Neighbors in Cannonborough-Elliotborough say that cars are travelling over the speed limit through the intersection and want traffic calming measures put in place.
“It’s a pretty crazy intersection,” said James London, the owner of Chubby Fish restaurant.
“The whole neighborhood has always spoken about that intersection,” said Will Greene, the Vice President of the Cannonborough-Elliotborough Neighborhood Association.
According to the City of Charleston, the posted speed limit on Coming Street is 25 miles per hour. London and Greene say that cars are going a lot faster.
“You know it’s a major exit for Charleston and we have a lot of pedestrians walking to the restaurant, walking from the restaurant and walking around the neighborhood. It’s a very dangerous situation,” said London.
London and Greene have seen many close calls with cars almost hitting pedestrians.
“We’ve seen car wrecks. Knock on wood I have not seen a pedestrian hit yet.

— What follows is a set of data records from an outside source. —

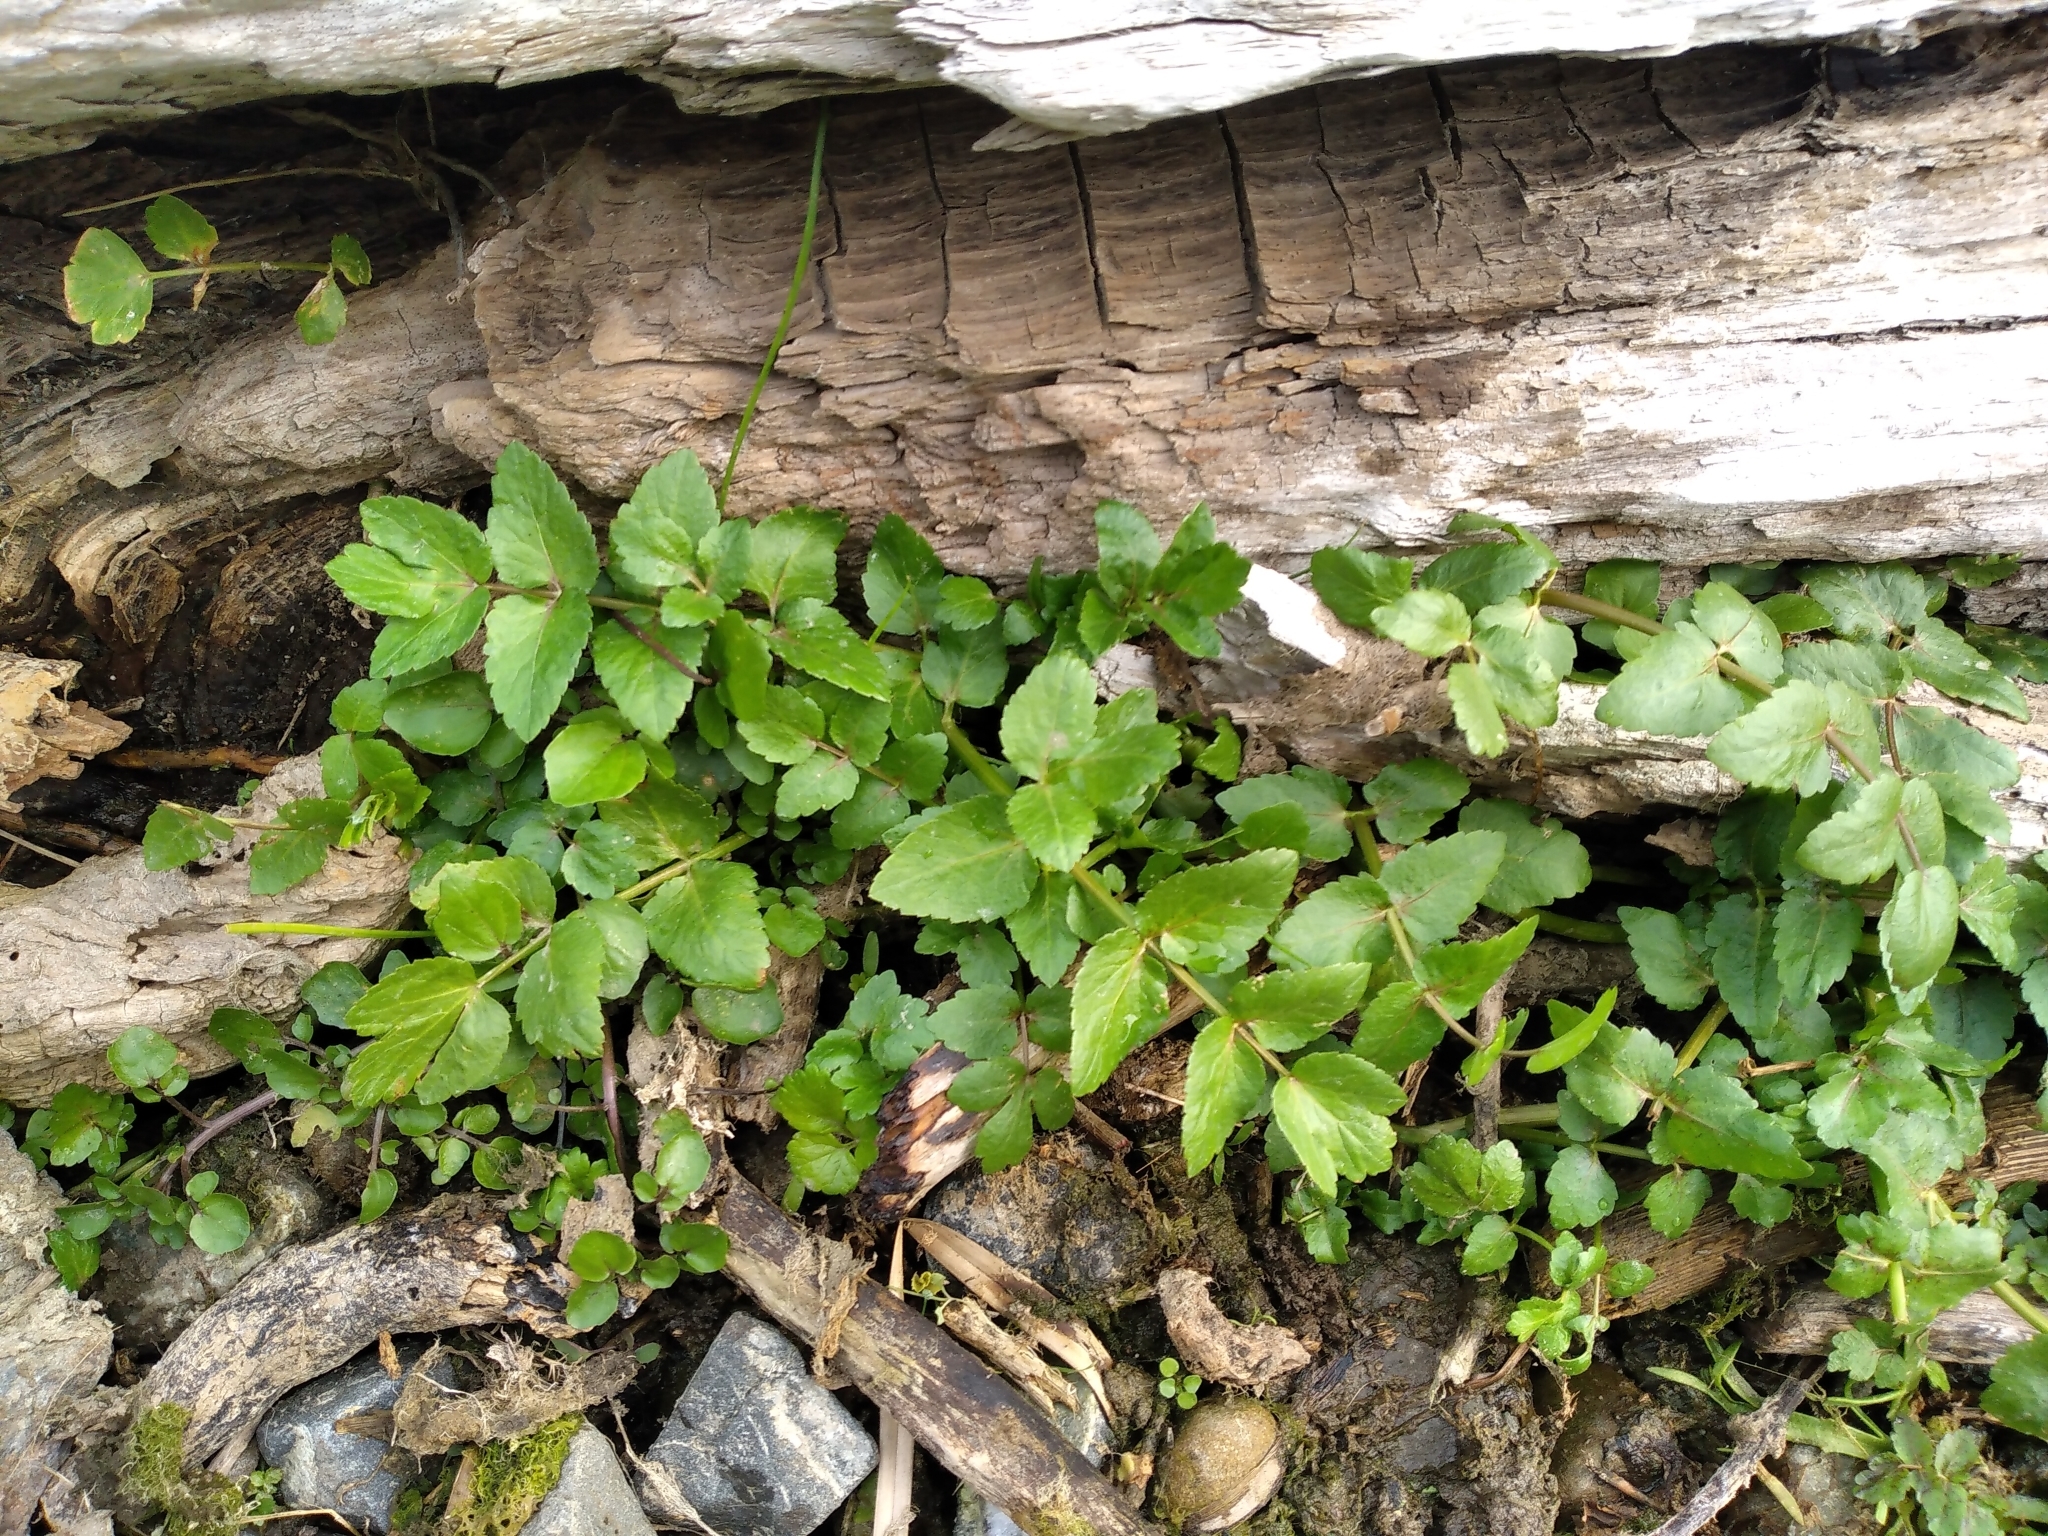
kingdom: Plantae
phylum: Tracheophyta
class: Magnoliopsida
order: Apiales
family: Apiaceae
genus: Helosciadium
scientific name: Helosciadium nodiflorum
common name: Fool's-watercress
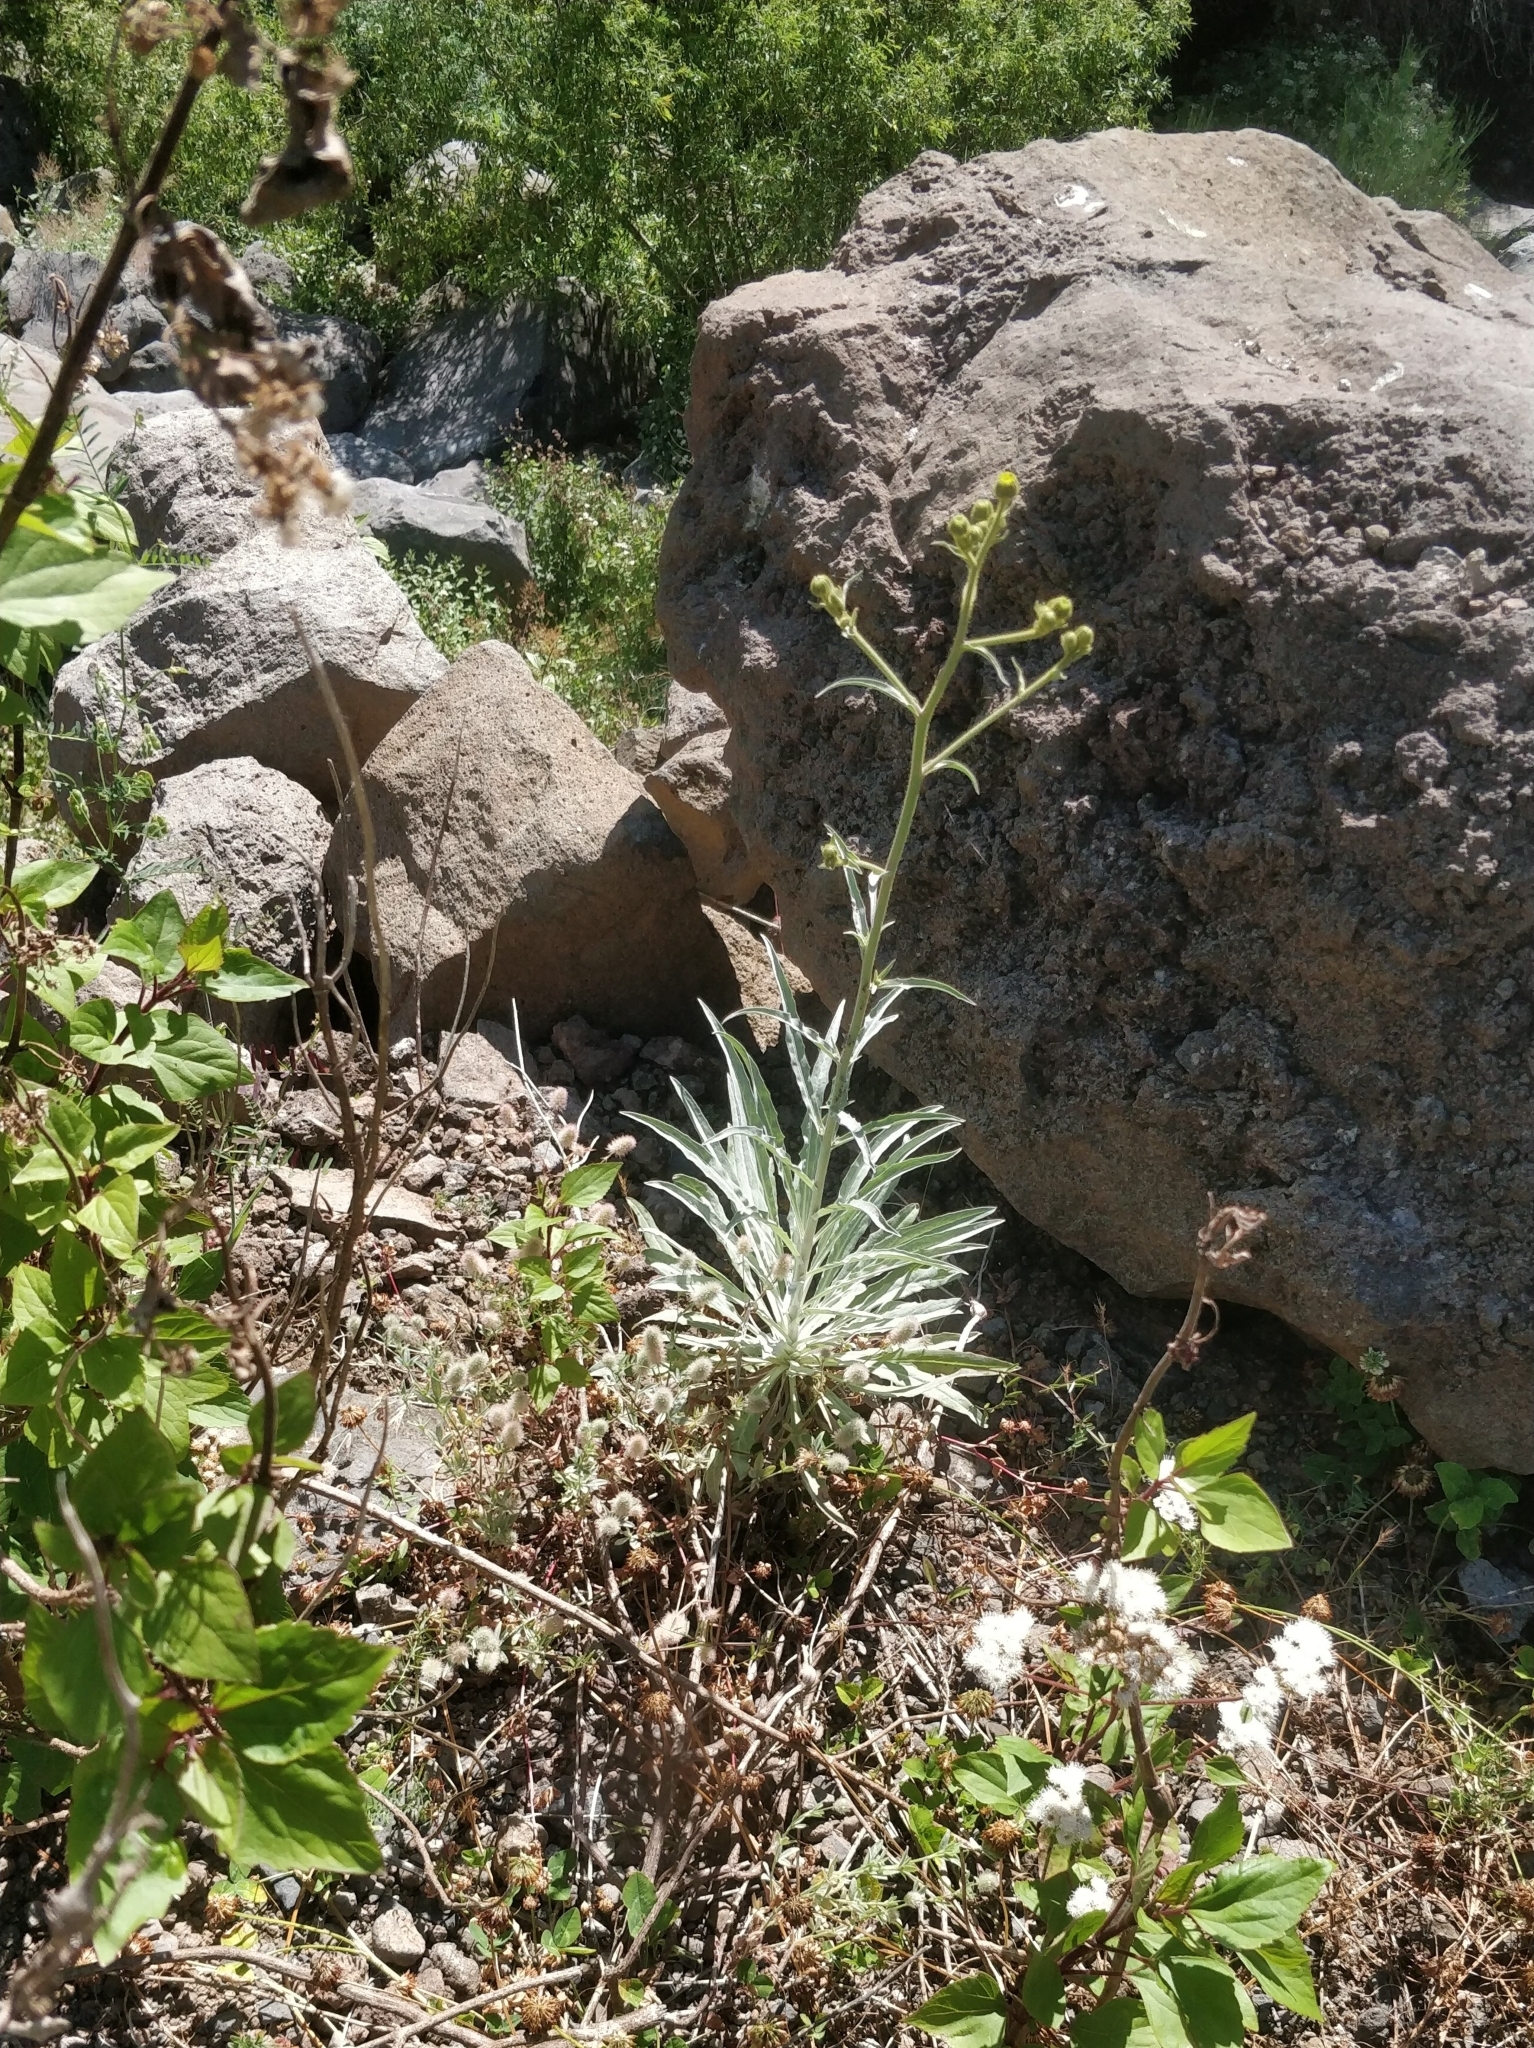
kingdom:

At nighttime it’s a very poorly lit intersection,” said London. “There’s not a lot of streetlights and so it’s tough for people who are flying down the street to be able to see people who are walking across the street.”
Residents want to have another stop sign put up on Coming Street or traffic lights at the intersection alerting drivers to slow down for people walking or biking.
Neighbors also say that turning onto Coming Street from either side of Bogard Street is difficult with cars moving fast as well as blind spots like these.
Charleston Police Department (CPD) says that neighbors brought their concerns to the department at a community meeting. CPD says that the area has been monitored since then and that they encourage residents to continue contacting officials about issues.
Greene says that he wants to start toward a solution soon and for residents to take their concerns to officials.
“I would say take action before something terrible happens to somebody unnecessarily. You have to be careful walking across that way,” said Greene. “Hopefully we can work together with city and state officials to get something done.”